Segment Open
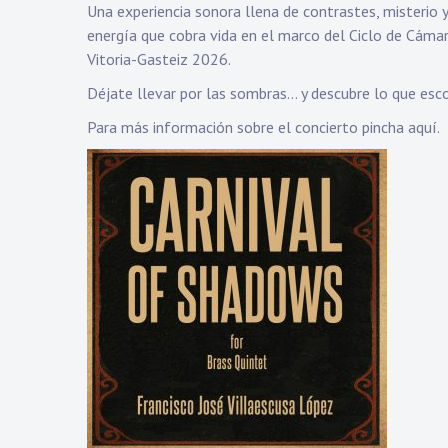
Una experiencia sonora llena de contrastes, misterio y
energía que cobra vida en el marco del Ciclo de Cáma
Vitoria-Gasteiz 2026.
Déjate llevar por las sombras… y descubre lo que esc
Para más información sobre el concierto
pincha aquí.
Segment Closed
EXERCISE AIM: Pictures are to be omitted; set down the rest of the entries exactly as given.

ANSWER TO THE PROBLEM:
Una experiencia sonora llena de contrastes, misterio y
energía que cobra vida en el marco del Ciclo de Cáma
Vitoria-Gasteiz 2026.
Déjate llevar por las sombras… y descubre lo que esc
Para más información sobre el concierto
pincha aquí.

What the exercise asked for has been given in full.